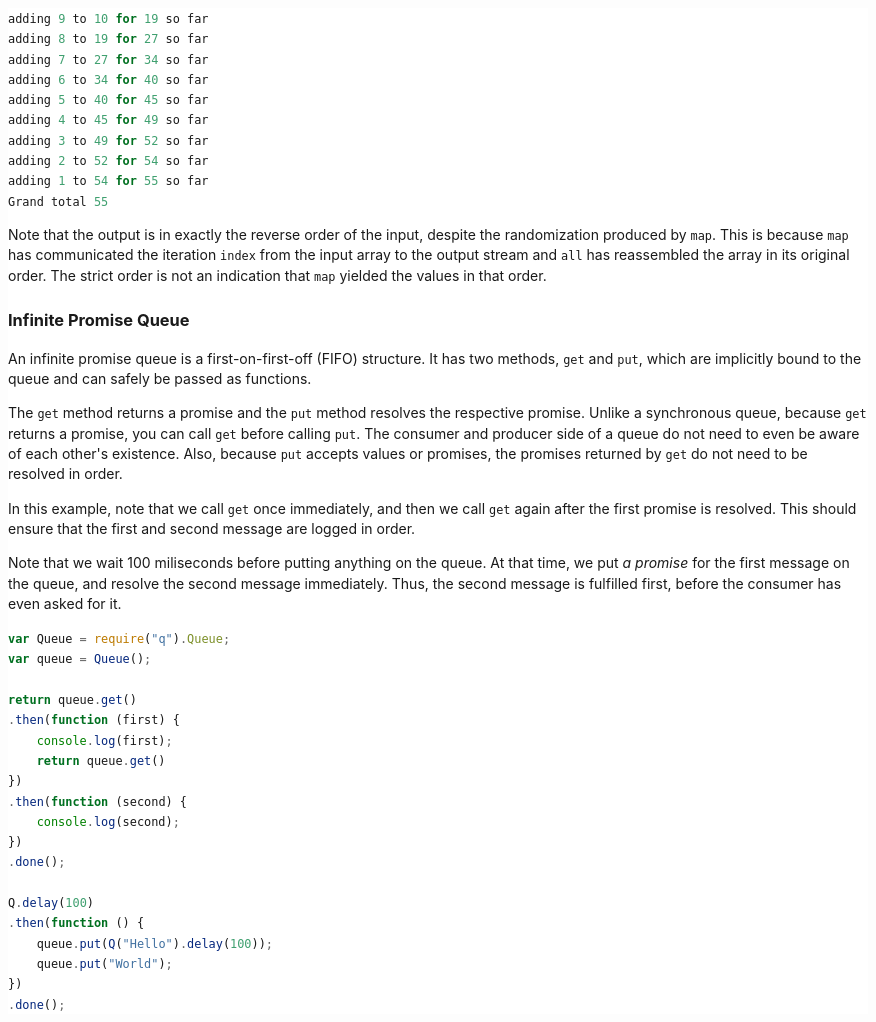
 ```javascript
adding 9 to 10 for 19 so far
adding 8 to 19 for 27 so far
adding 7 to 27 for 34 so far
adding 6 to 34 for 40 so far
adding 5 to 40 for 45 so far
adding 4 to 45 for 49 so far
adding 3 to 49 for 52 so far
adding 2 to 52 for 54 so far
adding 1 to 54 for 55 so far
Grand total 55
```

Note that the output is in exactly the reverse order of the input, despite the
randomization produced by `map`.  This is because `map` has communicated the
iteration `index` from the input array to the output stream and `all` has
reassembled the array in its original order.  The strict order is not an
indication that `map` yielded the values in that order.


### Infinite Promise Queue

An infinite promise queue is a first-on-first-off (FIFO) structure.  It
has two methods, `get` and `put`, which are implicitly bound to the
queue and can safely be passed as functions.

The `get` method returns a promise and the `put` method resolves the
respective promise.  Unlike a synchronous queue, because `get` returns a
promise, you can call `get` before calling `put`.  The consumer and
producer side of a queue do not need to even be aware of each other's
existence.  Also, because `put` accepts values or promises, the promises
returned by `get` do not need to be resolved in order.

In this example, note that we call `get` once immediately, and then we
call `get` again after the first promise is resolved.  This should
ensure that the first and second message are logged in order.

Note that we wait 100 miliseconds before putting anything on the queue.
At that time, we put *a promise* for the first message on the queue, and
resolve the second message immediately.  Thus, the second message is
fulfilled first, before the consumer has even asked for it.

```javascript
var Queue = require("q").Queue;
var queue = Queue();

return queue.get()
.then(function (first) {
    console.log(first);
    return queue.get()
})
.then(function (second) {
    console.log(second);
})
.done();

Q.delay(100)
.then(function () {
    queue.put(Q("Hello").delay(100));
    queue.put("World");
})
.done();
```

(Activity): Could you output all of the records exactly, without their pictures?

(Exercise solution):
 ```javascript
adding 9 to 10 for 19 so far
adding 8 to 19 for 27 so far
adding 7 to 27 for 34 so far
adding 6 to 34 for 40 so far
adding 5 to 40 for 45 so far
adding 4 to 45 for 49 so far
adding 3 to 49 for 52 so far
adding 2 to 52 for 54 so far
adding 1 to 54 for 55 so far
Grand total 55
```

Note that the output is in exactly the reverse order of the input, despite the
randomization produced by `map`.  This is because `map` has communicated the
iteration `index` from the input array to the output stream and `all` has
reassembled the array in its original order.  The strict order is not an
indication that `map` yielded the values in that order.


### Infinite Promise Queue

An infinite promise queue is a first-on-first-off (FIFO) structure.  It
has two methods, `get` and `put`, which are implicitly bound to the
queue and can safely be passed as functions.

The `get` method returns a promise and the `put` method resolves the
respective promise.  Unlike a synchronous queue, because `get` returns a
promise, you can call `get` before calling `put`.  The consumer and
producer side of a queue do not need to even be aware of each other's
existence.  Also, because `put` accepts values or promises, the promises
returned by `get` do not need to be resolved in order.

In this example, note that we call `get` once immediately, and then we
call `get` again after the first promise is resolved.  This should
ensure that the first and second message are logged in order.

Note that we wait 100 miliseconds before putting anything on the queue.
At that time, we put *a promise* for the first message on the queue, and
resolve the second message immediately.  Thus, the second message is
fulfilled first, before the consumer has even asked for it.

```javascript
var Queue = require("q").Queue;
var queue = Queue();

return queue.get()
.then(function (first) {
    console.log(first);
    return queue.get()
})
.then(function (second) {
    console.log(second);
})
.done();

Q.delay(100)
.then(function () {
    queue.put(Q("Hello").delay(100));
    queue.put("World");
})
.done();
```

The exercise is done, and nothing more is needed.